The release of the movie “Made in Dagenham” was eagerly
anticipated by many trade unionists only to disappoint. The light hearted
interpretation of this major piece of working class history has the same style
and approach as adopted for the “Billy Elliott” interpretation of the Miners Strike
or “The Full Monty” to the hardships of unemployment under Thatcher.
A movie can only reflected the historical events but to make
such a mess of such a well documented strike is a criminal revision of history
worthy of Stalin’s cronies.
Speaking from the experience of the three month Steel Strike, a strike
is a time of high tension, not only in the work place, or the picket line but
in the families as money becomes short. Ken Loach’s “Leeds United“about a
strike garment workers was more realistic than this romp. It is understood that over the course of
time, what is remembered is the comradeship on the picket line, humorous events,
and the real hardships will fade with history, but to ignore these in a movie
that claims to be a factual reproduction of events is wrong.

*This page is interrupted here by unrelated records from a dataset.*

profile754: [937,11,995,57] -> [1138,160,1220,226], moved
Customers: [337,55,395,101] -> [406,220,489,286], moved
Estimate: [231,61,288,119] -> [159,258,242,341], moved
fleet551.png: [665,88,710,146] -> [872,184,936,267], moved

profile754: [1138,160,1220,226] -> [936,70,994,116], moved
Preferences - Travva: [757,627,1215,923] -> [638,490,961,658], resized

The movie did represent aspects of the 1968 working class
life well, the solidarity, the time when whole housing estates would supply
labour to one employer or the workingmen’s club as hub of trade union and
social activity, Some fanciful trips are portrayed however in the movie, the
child of ford worker & the child of a managing director going to the same
school is beyond the realms of realism.
This device is used by the director to feed the fantasy that all women
are subjected to the same repression by all men and remove any class basis for
the exploitation of these women workers. This characterisation of all men as
oppressors is continued throughout the movie with the depiction of trade union
leaders of the period as sexists, which may be they were, but without any
reference to the cosy class collaboration of the TUC leaders it is out of context. The representation
of all the male ford workers as against the strike is wrong, as this was
official strike endorsed by the ford works committee.

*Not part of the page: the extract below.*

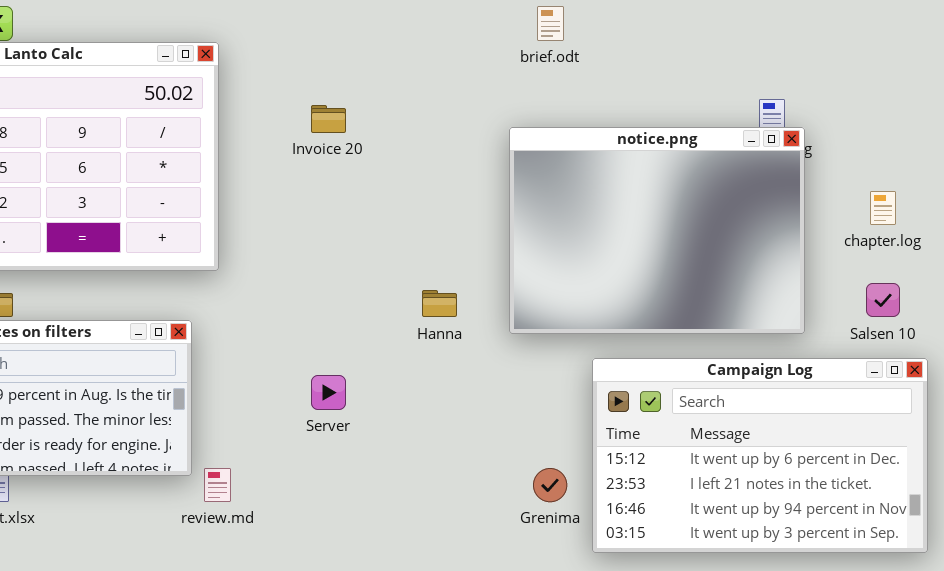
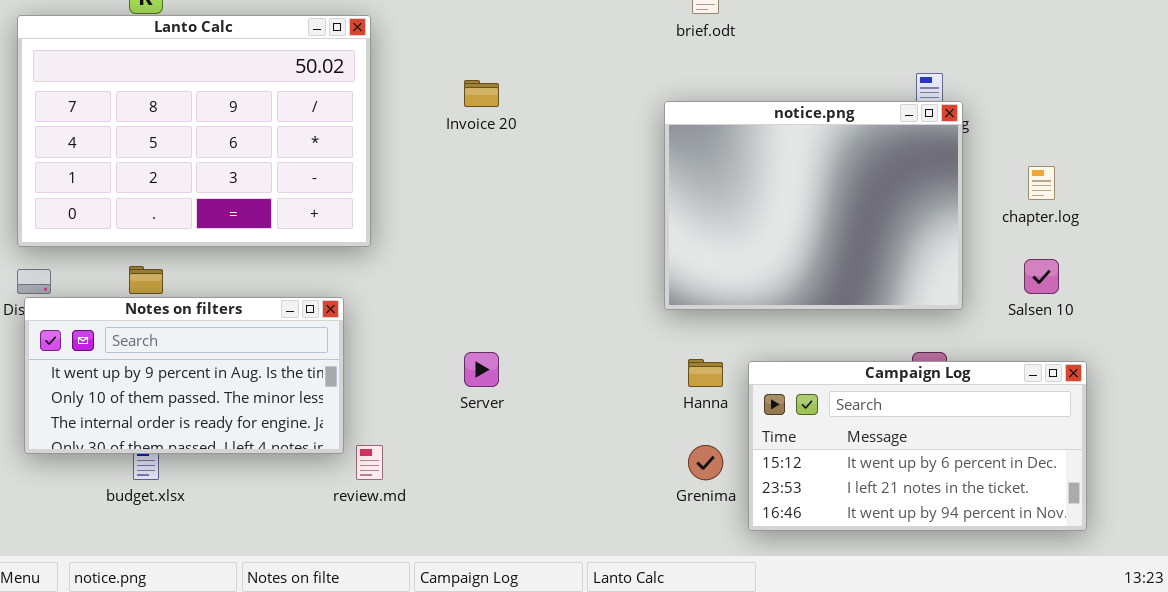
Hanna: [422,290,457,317] -> [688,359,723,387], moved
Campaign Log: [592,358,928,553] -> [748,361,1087,531], resized

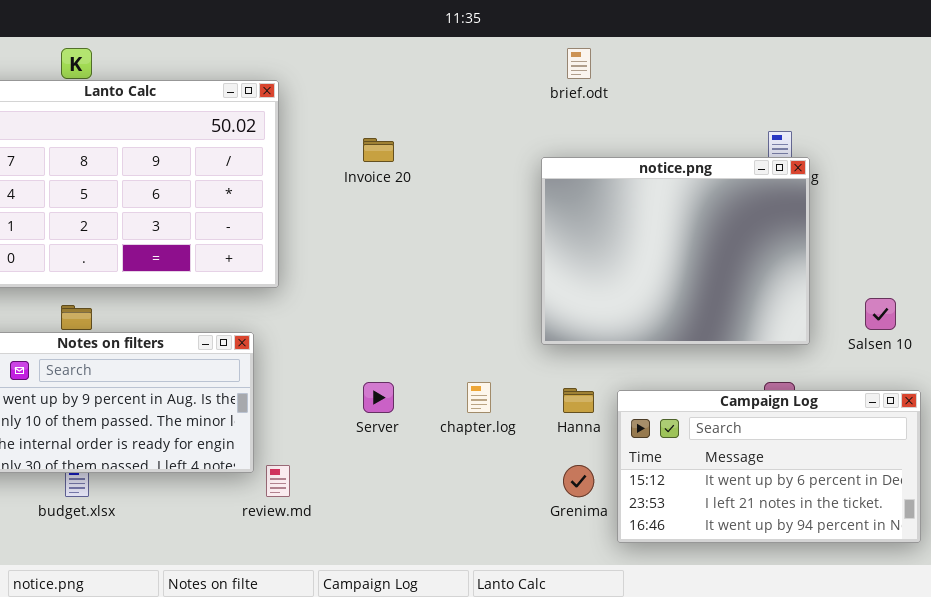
chapter.log: [1028,166,1055,200] -> [467,382,491,413], moved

Critics have slatted the industrial banter of the time which
aimed sexual comments at a young apprentice as inappropriate for these ladies
of Dagenham, but I remember as a young lad of 18 in 1973 walking up the rolling
mill at BSC cargo fleet were all the mill operators were female and by the end
I was blushing as bright as a beetroot. This banter was the glue that stuck the
workforce together in a collective experience and enforced the solidarity.

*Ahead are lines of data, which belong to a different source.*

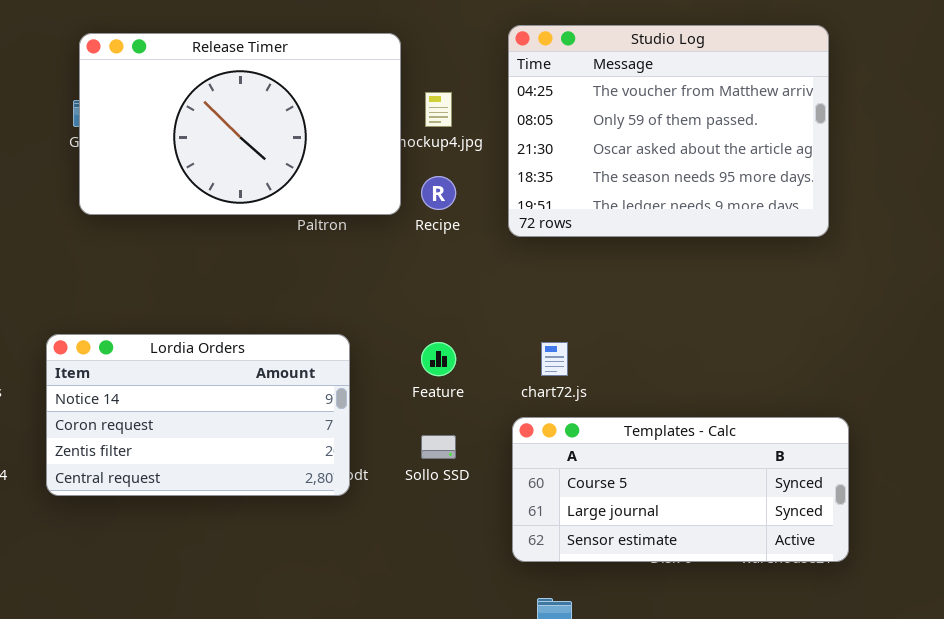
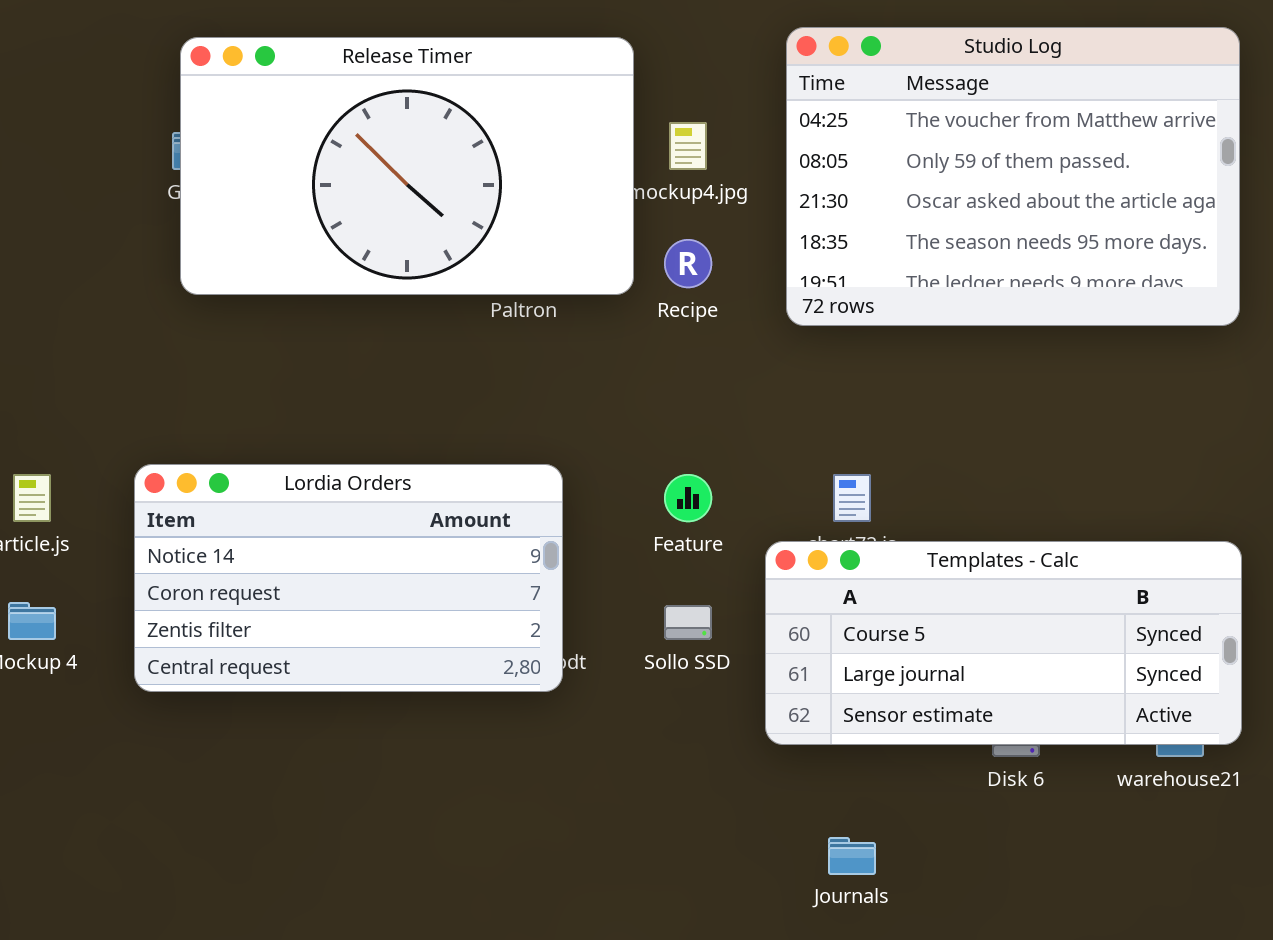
Templates - Calc: [512,417,849,562] -> [765,541,1242,745], moved

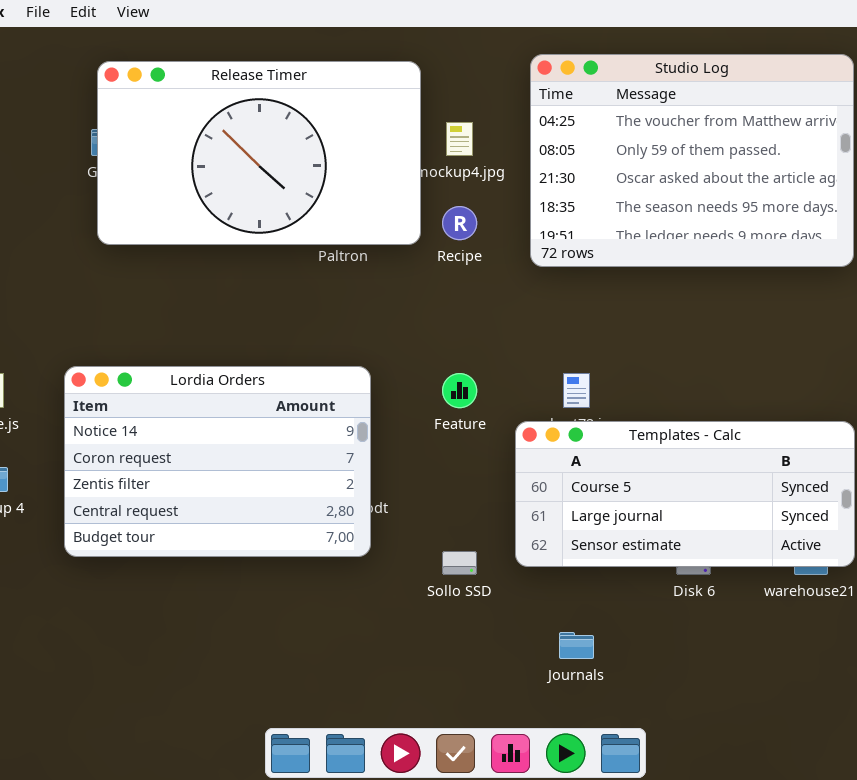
Lordia Orders: [134,464,563,692] -> [64,366,371,557], resized
Sollo SSD: [664,605,712,640] -> [442,551,477,575], moved

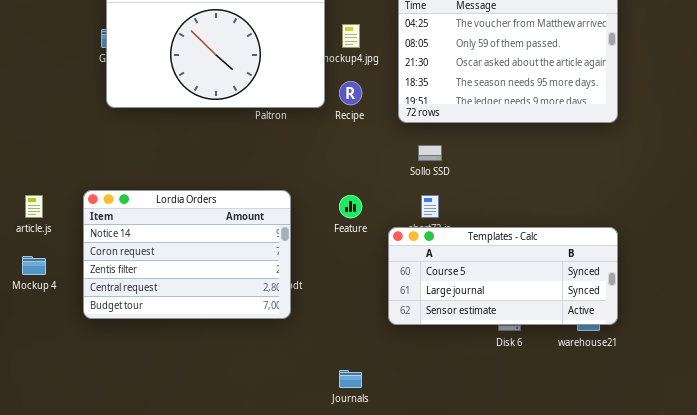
Sollo SSD: [442,551,477,575] -> [418,145,442,161], moved
Journals: [559,632,594,659] -> [339,370,362,388], moved

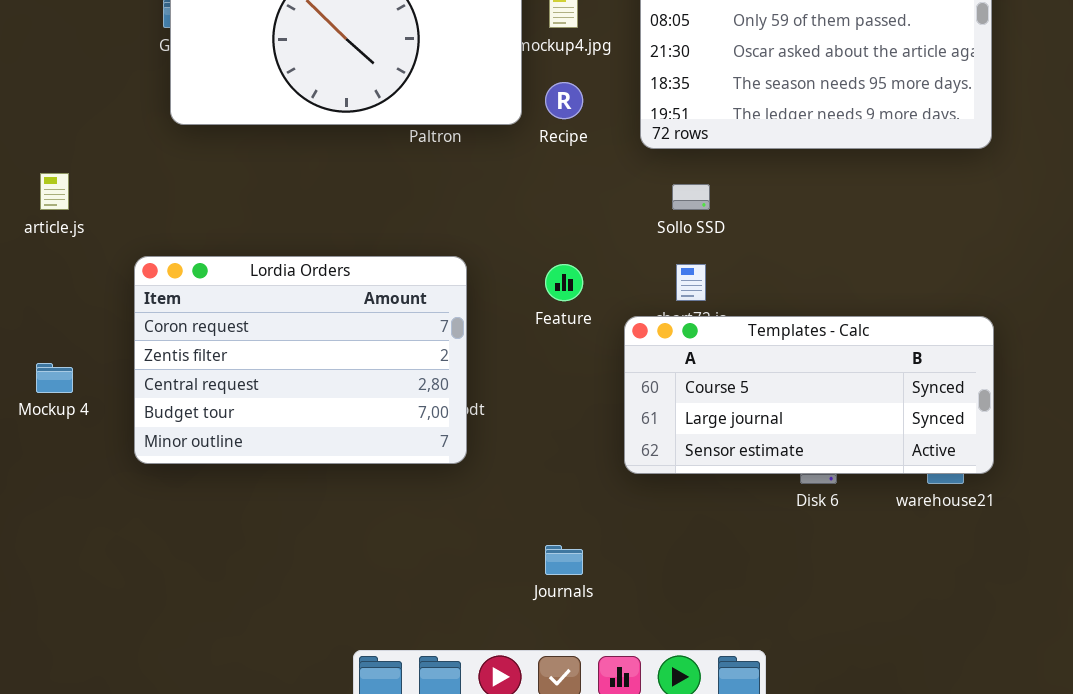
Lordia Orders: [83,190,291,319] -> [134,256,467,464], scrolled down 1 row
article.js: [25,195,43,218] -> [40,173,69,210], moved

Unlike the vision of perfect equal pay after the act
portrayed by the movie. The reality was something different with employers
navigating around the act by segregating workforces or other such manipulations
what really happened is that the women of ford inspired other workers to strike
for equal pay between 1970 and 1985 over 15 major disputes for equal pay
occurred in Britain.
This is a fun romp through the ‘Hollywood’ rose tinted
glasses, but is not a true record of events and for a light hearted night out
it is as good as anything.
The only other point left is in the credits at the end of
the movie the producer and director must have been intimidated by Ford Motor
Company, as a caption is displayed stating that the Ford Motor Company has good
employee relations today, unfortunately at the sight of such hierocracy I was
unable to stop myself from shouting out “Fu*k that, what about the workers at
Visteon!”, which got some cheers from the rest of the theatre.
Letter to Socialist Appeal (Issue 190)
Dear Editor,
I, like many others, have been to see the film ‘Made In Dagenham.’ However I see that nearly all of the film was not made in Dagenham itself but in loads of other places.
This does not surprise me. In 1968, Fords employed over 25,000 people at the Dagenham site. At nine in the evening, Dagenham Heathway would be full of people heading off to do the night shift as if it was the middle of the day.
Now the plant is a shell of its former self with just a few thousand working there. Large parts of the old works have not only been pulled down but the exposed ground has been relandscaped so that you would never know that a building ever stood there.
The film portrays Ford management as a bunch of money-grabbing bastards – how true that turned out to be!